• *selamat datang di web kami*

    Pages

    PKKT di awal Puasa


    Oleh : Muhammad Badrushshalih

    Hari ini adalah hari pertama umat Islam di Indonesia untuk melaksanakan sebuah kewajiban di bulan Ramadhan, shaum. Semalam kamipun melaksanakan shoat tarawih dan pagi sahur. Ini berdasarkan kesepakatan ulama Indonesia melalu menteri departemen agama yang telah melihat bulan dan menentukan shaun jatuh pada hari sabtu tanggal 22 Agustus 2009.
    Subhanalloh..gemintang di dini hari memberikan keindahan yang membuat diri takjub akan ciptaann-Nya ini. Memberikan warna sendiri dengan cahayanya yang sendu memberikan kerlingan genit menemaniku berjalan menuju MAFAZA. Sahur pertama dengan ikan mujaer yang diberikan Mba Silus. Gak enak banget kalo di kosan anak kos Cuma beberapa anak, tuan rumah selalu membuatkan makanan ataupun minuman yang pokoknya mereka mengerti banget kalo kami kesulitan untuk memperoleh keduanya. Karena kalau waktu liburan semua warung hampir tutup, sehingga kami (anak kos) yang biasa makan di warung jadi terlantar..he..he
    Ahamdulillah…jama’ah subuh yang mengejutkan. Tidak seperti biasanya. Jumlah yang cterbilang banyak dari biasanya.
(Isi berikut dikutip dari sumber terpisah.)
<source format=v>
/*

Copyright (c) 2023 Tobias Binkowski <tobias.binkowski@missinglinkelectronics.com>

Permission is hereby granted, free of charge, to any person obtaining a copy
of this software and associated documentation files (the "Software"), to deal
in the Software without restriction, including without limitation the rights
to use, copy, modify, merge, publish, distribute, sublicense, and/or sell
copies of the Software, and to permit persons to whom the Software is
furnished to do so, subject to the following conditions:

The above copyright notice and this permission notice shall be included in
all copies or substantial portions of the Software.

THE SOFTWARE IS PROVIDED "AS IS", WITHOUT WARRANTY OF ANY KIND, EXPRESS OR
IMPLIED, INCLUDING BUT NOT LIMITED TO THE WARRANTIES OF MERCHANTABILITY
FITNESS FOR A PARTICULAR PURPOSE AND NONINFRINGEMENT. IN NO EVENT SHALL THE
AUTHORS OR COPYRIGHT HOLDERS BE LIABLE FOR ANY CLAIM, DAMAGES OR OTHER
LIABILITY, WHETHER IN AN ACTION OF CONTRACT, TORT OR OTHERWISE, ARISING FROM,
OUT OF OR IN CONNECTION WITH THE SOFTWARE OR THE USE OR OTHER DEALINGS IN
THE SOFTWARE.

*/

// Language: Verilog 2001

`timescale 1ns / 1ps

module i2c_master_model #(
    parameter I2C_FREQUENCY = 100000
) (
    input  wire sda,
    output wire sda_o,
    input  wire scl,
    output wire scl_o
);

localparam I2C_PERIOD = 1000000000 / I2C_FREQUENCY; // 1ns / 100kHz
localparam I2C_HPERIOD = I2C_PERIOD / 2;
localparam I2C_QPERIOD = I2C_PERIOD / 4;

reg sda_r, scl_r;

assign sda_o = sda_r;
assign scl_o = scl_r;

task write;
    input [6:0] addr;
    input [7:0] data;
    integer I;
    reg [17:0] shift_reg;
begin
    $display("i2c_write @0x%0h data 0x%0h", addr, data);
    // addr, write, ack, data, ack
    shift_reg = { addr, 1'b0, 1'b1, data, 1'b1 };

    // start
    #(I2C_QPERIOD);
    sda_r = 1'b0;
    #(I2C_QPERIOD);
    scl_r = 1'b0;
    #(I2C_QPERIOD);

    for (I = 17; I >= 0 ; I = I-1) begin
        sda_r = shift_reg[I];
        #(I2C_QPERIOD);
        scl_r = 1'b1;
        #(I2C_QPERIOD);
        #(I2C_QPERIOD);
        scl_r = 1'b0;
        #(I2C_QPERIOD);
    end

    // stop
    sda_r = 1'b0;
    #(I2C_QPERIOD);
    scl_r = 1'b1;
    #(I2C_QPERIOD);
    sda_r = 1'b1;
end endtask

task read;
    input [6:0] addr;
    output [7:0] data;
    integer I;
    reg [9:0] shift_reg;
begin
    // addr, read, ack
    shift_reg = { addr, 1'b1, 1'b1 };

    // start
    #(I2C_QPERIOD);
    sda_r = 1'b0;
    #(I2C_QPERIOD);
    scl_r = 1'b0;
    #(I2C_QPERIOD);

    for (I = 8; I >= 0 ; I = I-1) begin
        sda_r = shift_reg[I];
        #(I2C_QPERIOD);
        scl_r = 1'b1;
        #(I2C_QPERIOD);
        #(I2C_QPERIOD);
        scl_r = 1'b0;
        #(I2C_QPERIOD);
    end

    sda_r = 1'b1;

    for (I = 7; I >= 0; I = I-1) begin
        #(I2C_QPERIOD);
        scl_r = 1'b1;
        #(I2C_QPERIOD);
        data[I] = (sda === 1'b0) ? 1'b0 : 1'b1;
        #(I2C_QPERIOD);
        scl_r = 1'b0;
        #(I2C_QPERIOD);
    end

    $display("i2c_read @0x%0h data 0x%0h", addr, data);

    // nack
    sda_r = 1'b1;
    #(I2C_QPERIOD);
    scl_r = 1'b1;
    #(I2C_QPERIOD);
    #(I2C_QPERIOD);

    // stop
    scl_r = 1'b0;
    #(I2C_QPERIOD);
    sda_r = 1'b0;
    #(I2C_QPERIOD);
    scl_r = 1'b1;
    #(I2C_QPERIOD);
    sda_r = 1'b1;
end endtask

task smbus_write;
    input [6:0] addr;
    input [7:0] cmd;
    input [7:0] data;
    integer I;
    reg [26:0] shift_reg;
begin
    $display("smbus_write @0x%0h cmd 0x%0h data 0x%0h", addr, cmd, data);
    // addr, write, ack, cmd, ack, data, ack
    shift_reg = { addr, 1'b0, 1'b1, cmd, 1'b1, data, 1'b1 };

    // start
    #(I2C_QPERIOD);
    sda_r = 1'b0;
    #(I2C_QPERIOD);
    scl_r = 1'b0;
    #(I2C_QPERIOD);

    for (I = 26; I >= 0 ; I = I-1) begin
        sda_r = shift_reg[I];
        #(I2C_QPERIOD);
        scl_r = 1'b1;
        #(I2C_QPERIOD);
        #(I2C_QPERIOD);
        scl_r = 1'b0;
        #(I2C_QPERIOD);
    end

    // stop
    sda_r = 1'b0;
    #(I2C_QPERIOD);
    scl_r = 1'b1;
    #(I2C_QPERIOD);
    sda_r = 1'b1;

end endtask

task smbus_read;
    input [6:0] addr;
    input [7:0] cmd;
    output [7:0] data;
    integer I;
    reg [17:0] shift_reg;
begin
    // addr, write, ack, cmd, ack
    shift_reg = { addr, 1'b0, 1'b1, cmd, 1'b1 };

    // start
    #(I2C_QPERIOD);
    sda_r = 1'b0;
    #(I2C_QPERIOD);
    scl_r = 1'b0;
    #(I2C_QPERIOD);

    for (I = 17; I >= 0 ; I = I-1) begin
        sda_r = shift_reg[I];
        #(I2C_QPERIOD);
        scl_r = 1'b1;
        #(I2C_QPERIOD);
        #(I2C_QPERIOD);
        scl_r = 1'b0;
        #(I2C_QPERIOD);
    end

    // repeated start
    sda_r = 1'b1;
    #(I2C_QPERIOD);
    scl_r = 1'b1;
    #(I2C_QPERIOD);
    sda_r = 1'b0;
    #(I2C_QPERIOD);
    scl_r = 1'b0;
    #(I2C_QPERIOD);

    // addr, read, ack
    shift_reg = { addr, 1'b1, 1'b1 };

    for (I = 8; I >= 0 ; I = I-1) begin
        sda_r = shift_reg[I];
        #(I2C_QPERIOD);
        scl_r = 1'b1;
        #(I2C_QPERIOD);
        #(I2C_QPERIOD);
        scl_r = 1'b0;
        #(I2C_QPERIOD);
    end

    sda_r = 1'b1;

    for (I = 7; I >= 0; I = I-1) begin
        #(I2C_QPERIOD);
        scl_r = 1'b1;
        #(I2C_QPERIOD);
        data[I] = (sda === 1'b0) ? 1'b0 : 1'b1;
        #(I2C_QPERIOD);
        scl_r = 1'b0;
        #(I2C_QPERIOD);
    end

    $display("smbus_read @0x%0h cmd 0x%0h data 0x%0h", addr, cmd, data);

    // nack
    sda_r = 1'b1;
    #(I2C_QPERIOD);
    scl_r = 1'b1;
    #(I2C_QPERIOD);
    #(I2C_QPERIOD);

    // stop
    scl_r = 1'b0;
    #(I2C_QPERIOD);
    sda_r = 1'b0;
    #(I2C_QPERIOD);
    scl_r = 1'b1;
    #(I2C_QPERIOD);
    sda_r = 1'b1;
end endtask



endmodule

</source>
Terlebih lagi ada peserta Pesantren Ramadhan yang berlangsung mulai kemarin pagi.n mereka mengunap selama 3 hari di mafaza untuk mengikuti berbagai ragam kegiatan yang sudah dirancang panitia. Sore ini mereka menjual minuman iftor. Temenku, poeth, jadi sasaran pembeli minuman pembuka itu. Cap jempol deh buat adek yang bisa mengalahkan poeth sehingga membelinya.
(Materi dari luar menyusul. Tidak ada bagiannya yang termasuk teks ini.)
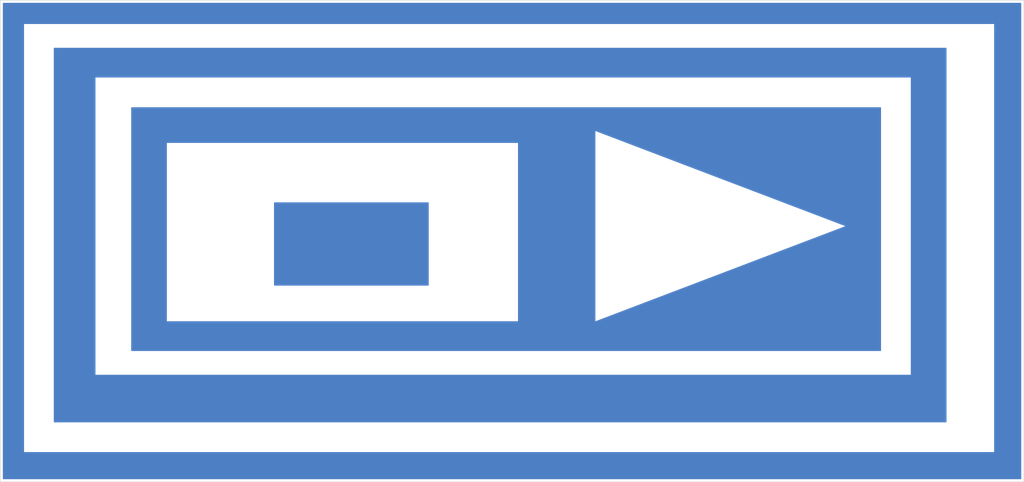
<source format=kicad_pcb>
(kicad_pcb (version 3) (host pcbnew "(2014-02-27 BZR 4722)-product")

  (general
    (links 0)
    (no_connects 0)
    (area 43.129999 53.289999 261.670001 156.260001)
    (thickness 1.6)
    (drawings 4)
    (tracks 0)
    (zones 0)
    (modules 0)
    (nets 1)
  )

  (page A4)
  (layers
    (15 F.Cu signal)
    (0 B.Cu signal)
    (16 B.Adhes user)
    (17 F.Adhes user)
    (18 B.Paste user)
    (19 F.Paste user)
    (20 B.SilkS user)
    (21 F.SilkS user)
    (22 B.Mask user)
    (23 F.Mask user)
    (24 Dwgs.User user)
    (25 Cmts.User user)
    (26 Eco1.User user)
    (27 Eco2.User user)
    (28 Edge.Cuts user)
  )

  (setup
    (last_trace_width 0.254)
    (trace_clearance 0.254)
    (zone_clearance 0.508)
    (zone_45_only no)
    (trace_min 0.254)
    (segment_width 0.2)
    (edge_width 0.1)
    (via_size 0.889)
    (via_drill 0.635)
    (via_min_size 0.889)
    (via_min_drill 0.508)
    (uvia_size 0.508)
    (uvia_drill 0.127)
    (uvias_allowed no)
    (uvia_min_size 0.508)
    (uvia_min_drill 0.127)
    (pcb_text_width 0.3)
    (pcb_text_size 1.5 1.5)
    (mod_edge_width 0.15)
    (mod_text_size 1 1)
    (mod_text_width 0.15)
    (pad_size 1.5 1.5)
    (pad_drill 0.6)
    (pad_to_mask_clearance 0)
    (aux_axis_origin 0 0)
    (visible_elements FFFFFF7F)
    (pcbplotparams
      (layerselection 3178497)
      (usegerberextensions true)
      (excludeedgelayer true)
      (linewidth 0.150000)
      (plotframeref false)
      (viasonmask false)
      (mode 1)
      (useauxorigin false)
      (hpglpennumber 1)
      (hpglpenspeed 20)
      (hpglpendiameter 15)
      (hpglpenoverlay 2)
      (psnegative false)
      (psa4output false)
      (plotreference true)
      (plotvalue true)
      (plotothertext true)
      (plotinvisibletext false)
      (padsonsilk false)
      (subtractmaskfromsilk false)
      (outputformat 1)
      (mirror false)
      (drillshape 1)
      (scaleselection 1)
      (outputdirectory ""))
  )

  (net 0 "")

  (net_class Default "Dies ist die voreingestellte Netzklasse."
    (clearance 0.254)
    (trace_width 0.254)
    (via_dia 0.889)
    (via_drill 0.635)
    (uvia_dia 0.508)
    (uvia_drill 0.127)
    (add_net "")
  )

  (gr_line (start 43.18 156.21) (end 43.18 53.34) (angle 90) (layer Edge.Cuts) (width 0.1))
  (gr_line (start 261.62 156.21) (end 43.18 156.21) (angle 90) (layer Edge.Cuts) (width 0.1))
  (gr_line (start 261.62 53.34) (end 261.62 156.21) (angle 90) (layer Edge.Cuts) (width 0.1))
  (gr_line (start 43.18 53.34) (end 261.62 53.34) (angle 90) (layer Edge.Cuts) (width 0.1))

  (zone (net 0) (net_name "") (layer B.Cu) (tstamp 53237FC8) (hatch edge 0.508)
    (connect_pads (clearance 0.508))
    (min_thickness 0.254)
    (fill (arc_segments 16) (thermal_gap 0.508) (thermal_bridge_width 0.508))
    (polygon
      (pts
        (xy 261.62 156.21) (xy 43.18 156.21) (xy 43.18 53.34) (xy 261.62 53.34)
      )
    )
    (polygon
      (pts        (xy 255.27 149.86) (xy 255.27 58.42) (xy 48.26 58.42) (xy 48.26 149.86)
      )
    )
    (filled_polygon
      (pts
        (xy 260.935 155.525) (xy 255.397 155.525) (xy 255.397 149.987) (xy 255.397 58.293) (xy 48.133 58.293)
        (xy 48.133 149.987) (xy 255.397 149.987) (xy 255.397 155.525) (xy 43.865 155.525) (xy 43.865 54.025)
        (xy 260.935 54.025) (xy 260.935 155.525)
      )
    )
  )
  (zone (net 0) (net_name "") (layer B.Cu) (tstamp 532380F0) (hatch edge 0.508)
    (connect_pads (clearance 0.508))
    (min_thickness 0.254)
    (fill (arc_segments 16) (thermal_gap 0.508) (thermal_bridge_width 0.508))
    (polygon
      (pts
        (xy 245.11 143.51) (xy 54.61 143.51) (xy 54.61 63.5) (xy 245.11 63.5)
      )
    )
    (polygon
      (pts        (xy 237.49 133.35) (xy 237.49 69.85) (xy 63.5 69.85) (xy 63.5 133.35)
      )
    )
    (filled_polygon
      (pts
        (xy 244.983 143.383) (xy 237.617 143.383) (xy 237.617 133.477) (xy 237.617 69.723) (xy 63.373 69.723)
        (xy 63.373 133.477) (xy 237.617 133.477) (xy 237.617 143.383) (xy 237.49 143.383) (xy 54.737 143.383)
        (xy 54.737 63.627) (xy 244.983 63.627) (xy 244.983 143.383)
      )
    )
  )
  (zone (net 0) (net_name "") (layer B.Cu) (tstamp 5323826A) (hatch edge 0.508)
    (connect_pads (clearance 0.508))
    (min_thickness 0.254)
    (fill (arc_segments 16) (thermal_gap 0.508) (thermal_bridge_width 0.508))
    (polygon
      (pts
        (xy 231.14 128.27) (xy 71.12 128.27) (xy 71.12 76.2) (xy 231.14 76.2)
      )
    )
    (polygon
      (pts        (xy 153.67 121.92) (xy 153.67 83.82) (xy 78.74 83.82) (xy 78.74 121.92)
      )
    )
    (polygon
      (pts        (xy 223.52 101.6) (xy 170.18 81.28) (xy 170.18 121.92)
      )
    )
    (filled_polygon
      (pts
        (xy 231.013 128.143) (xy 223.876746 128.143) (xy 223.876746 101.6) (xy 170.053 81.095716) (xy 170.053 122.104284)
        (xy 223.876746 101.6) (xy 223.876746 128.143) (xy 223.52 128.143) (xy 153.797 128.143) (xy 153.797 122.047)
        (xy 153.797 83.693) (xy 78.613 83.693) (xy 78.613 122.047) (xy 153.797 122.047) (xy 153.797 128.143)
        (xy 153.67 128.143) (xy 71.247 128.143) (xy 71.247 76.327) (xy 231.013 76.327) (xy 231.013 128.143)
      )
    )
  )
  (zone (net 0) (net_name "") (layer B.Cu) (tstamp 53238303) (hatch edge 0.508)
    (connect_pads (clearance 0.508))
    (min_thickness 0.254)
    (fill (arc_segments 16) (thermal_gap 0.508) (thermal_bridge_width 0.508))
    (polygon
      (pts
        (xy 134.62 114.3) (xy 101.6 114.3) (xy 101.6 96.52) (xy 134.62 96.52)
      )
    )
    (filled_polygon
      (pts
        (xy 134.493 114.173) (xy 101.727 114.173) (xy 101.727 96.647) (xy 134.493 96.647) (xy 134.493 114.173)
      )
    )
  )
)

</source>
    Pembekalan hari ini adalah 3 mata kuliah yang dibagi dari jam 7 sampai jam 11. Adapun mata kuliahnya terdiri dari keperawatan keluarga, keperawatan gerotik dan keperawatan komunitas. Kami dibagi menjadi tiga kelompok besar. Kelompok pertama merole play keperawatan keluar, kelompok 2 gerontik dan kelompok 3 komunitas.
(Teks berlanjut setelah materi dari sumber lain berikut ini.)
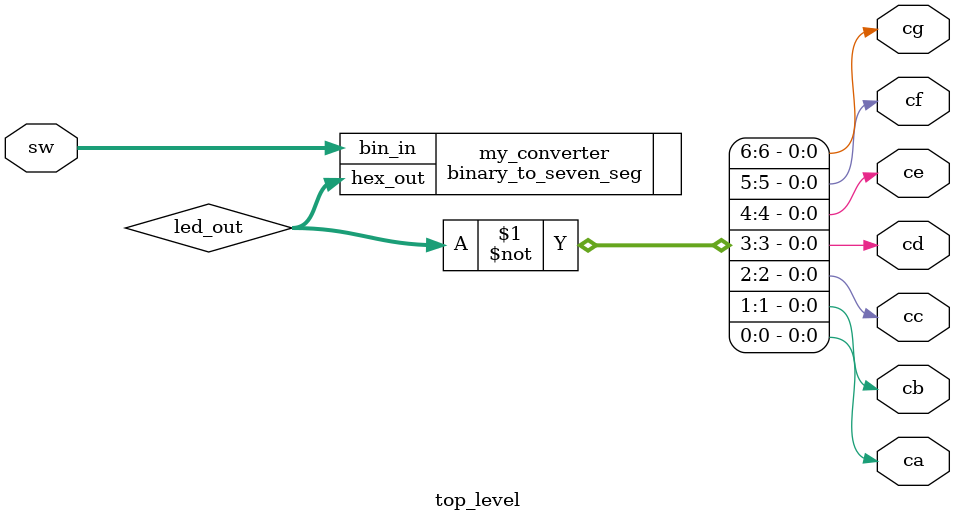
<source format=sv>
module top_level(
                    input[3:0]      sw, //note you can also specify inputs and outputs in line like this
                    output logic    ca, //you'll see both this way (and the previous way), is matter of
                    output logic    cb, //legacy and preference
                    output logic    cc,
                    output logic    cd,
                    output logic    ce,
                    output logic    cf,
                    output logic    cg
    );
   
    //create a linker array to take the output of our module (will make sense below)
    logic [6:0] led_out;
   
    //create an instance of our binary_to_seven_seg module!  Feed in sw to the input
    //and feed otu the output to the led_out array which we'll do operations on below.
    //notice the instance syntax is the same as what appeared in the testbench above!
    //...in otherwords: NAME_OF_MODULE NAME_OF_INSTANCE(inputs,outputs);
    binary_to_seven_seg my_converter ( .bin_in(sw), .hex_out(led_out));
   

    //the values we want to assign to the cathode pins should be the logical inverse of s
    //what our module above generates so do a bitwise inversion and assign that to all the pins!
    assign {cg,cf,ce,cd,cc,cb,ca} = ~led_out; 
    
endmodule //top_level
</source>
    Jam 11pun lewat, karena pada pagi tadi anak-anak banyak yang telat masuk. Maklum, alasan klasik, shaum. Padahal dengan adanya Ramadhan ini, seharusnya menjadikan kita lebih hidup karena seharusnya Ramadhanlah hari-hari kita. Setiap detik diitung ibadah yang tak hingga. Aasan klasik lainnya ialah karena hari pertama. Dan MASALAH yang saya simpulkan, kebanyakan kita kesiangan saat bangun, karena sehabis subuh langsung tidur lagi. Harusnya mereka mendengarkan pesan Mbah Surip (Alm) “bangun tidur langsung lari pagi, supaya gak ngantuk”. Eh..ini malah tidur lagi…fuih..
    Suasana ramai setelah kuliah, tapatnya lagi setelah pak Arif mengklarifikasi semua yang belum jelas dari mahasiswa mengenai keprofesian, termasuk di dalamnya pembagian kelompok yang terasa gak adil antara proporsi cewek dan cowok. Namun akhirnya semua tetap mengikuti semua yang telah tertulis, karena ketakutan kelompok yang gak ada yang bisa diandalkan saja. Padahal profesi adlah waktunya show off, I’m a NURSE.